*** Entries provided Section Begins ***
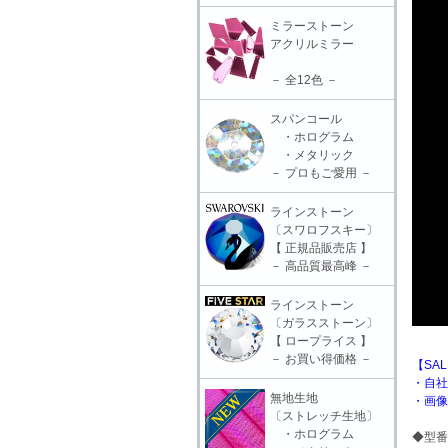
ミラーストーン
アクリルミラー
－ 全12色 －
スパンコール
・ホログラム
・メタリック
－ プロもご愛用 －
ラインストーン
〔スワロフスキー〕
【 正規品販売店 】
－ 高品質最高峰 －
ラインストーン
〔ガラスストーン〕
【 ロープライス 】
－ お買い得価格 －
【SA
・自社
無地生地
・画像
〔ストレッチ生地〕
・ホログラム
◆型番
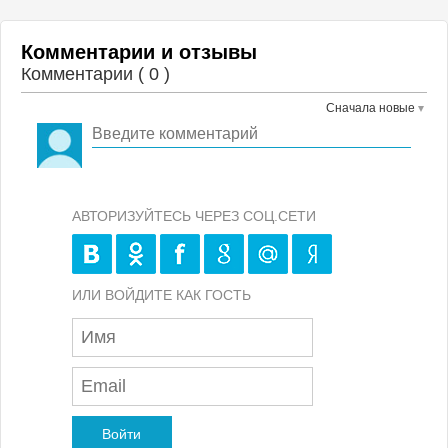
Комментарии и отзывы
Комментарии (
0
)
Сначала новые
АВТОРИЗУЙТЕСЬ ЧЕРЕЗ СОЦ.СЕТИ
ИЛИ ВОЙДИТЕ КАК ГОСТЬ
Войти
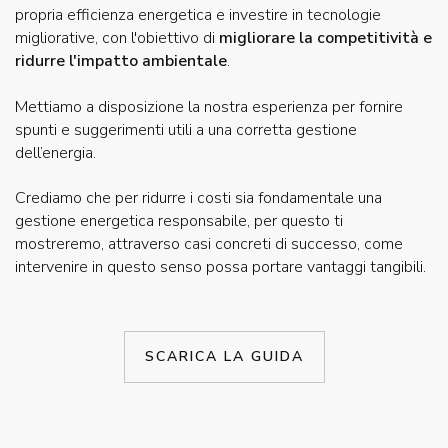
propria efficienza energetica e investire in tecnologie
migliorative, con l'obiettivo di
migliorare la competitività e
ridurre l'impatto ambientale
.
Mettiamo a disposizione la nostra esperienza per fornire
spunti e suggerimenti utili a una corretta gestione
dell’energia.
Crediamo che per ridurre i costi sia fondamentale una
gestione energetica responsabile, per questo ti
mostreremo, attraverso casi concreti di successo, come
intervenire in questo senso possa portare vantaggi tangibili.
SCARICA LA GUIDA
*** Entries provided Section Ends ***
*** Entries provided Section Begins ***
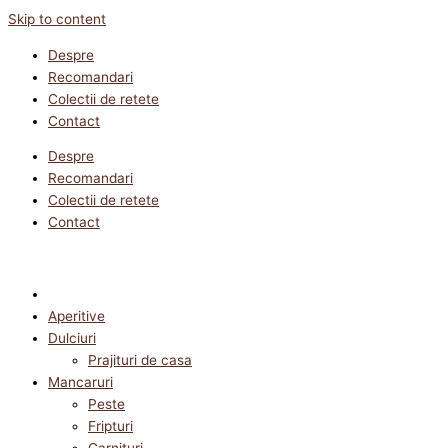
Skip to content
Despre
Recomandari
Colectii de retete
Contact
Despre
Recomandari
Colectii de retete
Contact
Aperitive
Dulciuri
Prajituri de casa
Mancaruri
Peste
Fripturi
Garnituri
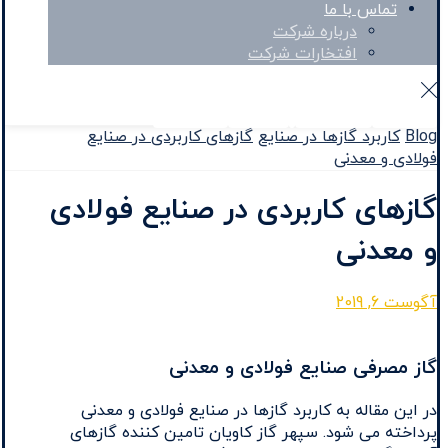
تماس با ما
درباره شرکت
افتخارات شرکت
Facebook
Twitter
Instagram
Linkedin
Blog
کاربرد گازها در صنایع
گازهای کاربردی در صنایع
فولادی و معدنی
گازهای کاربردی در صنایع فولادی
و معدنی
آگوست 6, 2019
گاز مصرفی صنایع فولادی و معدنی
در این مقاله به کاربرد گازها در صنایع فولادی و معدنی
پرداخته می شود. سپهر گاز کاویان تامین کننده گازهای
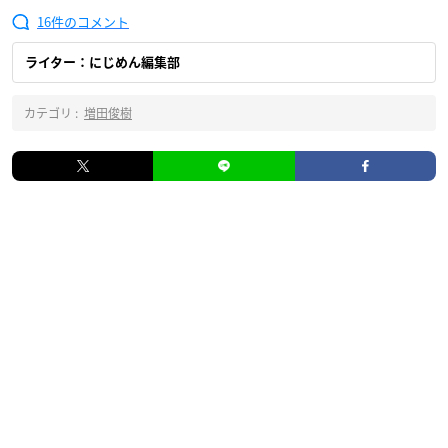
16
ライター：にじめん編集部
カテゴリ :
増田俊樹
*** Entries provided Section Ends ***
• [Problem statement]
Track down all lines above with the string "کاربردی" and copy them.

• [Answer area]
گازهای کاربردی در صنایع
گازهای کاربردی در صنایع فولادی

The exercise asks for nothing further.